De rustperiode tussen de sets bepaalt in grote mate je spierkracht. Hieronder leg ik uit hoeveel rust je moet nemen per trainingsdoel.
Inhoudsopgave
Waarom is een rustperiode belangrijk?
Als je net een (zware) set hebt gedaan, is het belangrijk om je spieren even te laten herstellen. Tijdens een fitnessoefening verbruik je namelijk een deel van de energie die in de spiercel opgeslagen ligt. Als je een (fitness)oefening uitvoert gebruik je een deel van de ATP-voorraad phosphocreatine (PC). Om weer een herhaling te doen met een vergelijkbare intensiteit moet je de spier even de tijd geven om de energievoorraad te herstellen [1]. De aanvulling van de ATP- en phospocreatinevoorraad loopt als volgt [2]:
- binnen 20-30 seconden wordt ongeveer 50% van de ATP en PC voorraad hersteld
- binnen 40 seconden wordt ongeveer 75% van de ATP en PC voorraad hersteld
- binnen 60 seconden wordt ongeveer 85-90% van de AATP en PC voorraad hersteld
- binnen 3 minuten wordt ongeveer 95-100% van de ATP en PC voorraad hersteld.

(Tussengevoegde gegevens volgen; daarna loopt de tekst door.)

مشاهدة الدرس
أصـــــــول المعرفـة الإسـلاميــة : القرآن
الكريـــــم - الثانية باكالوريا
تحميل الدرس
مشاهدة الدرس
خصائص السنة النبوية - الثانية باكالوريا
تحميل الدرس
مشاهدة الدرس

Wat bepaalt de rustperiode?
De tijd die de spiercel nodig heeft om te herstellen is afhankelijk van:
- De intensiteit van de training: hoe zwaar was de laatste set
- Het herstelvermogen van je lichaam (de een herstelt nou eenmaal sneller dan de ander)
- De moeilijkheidsgraad van een oefening: hoe lastiger een oefening des te meer rust je moet nemen voor een correcte uitvoering. Dit is een belangrijk aspect om vervelende blessures te voorkomen.
Als je heel zwaar traint (met veel gewicht) heb je meer rust nodig om de spieren zo goed mogelijk te laten herstellen. Train je wat lichter, bijvoorbeeld met een superset met lichtere gewichten, dan heeft je lichaam voldoende aan een rusttijd van 1 minuut of korter.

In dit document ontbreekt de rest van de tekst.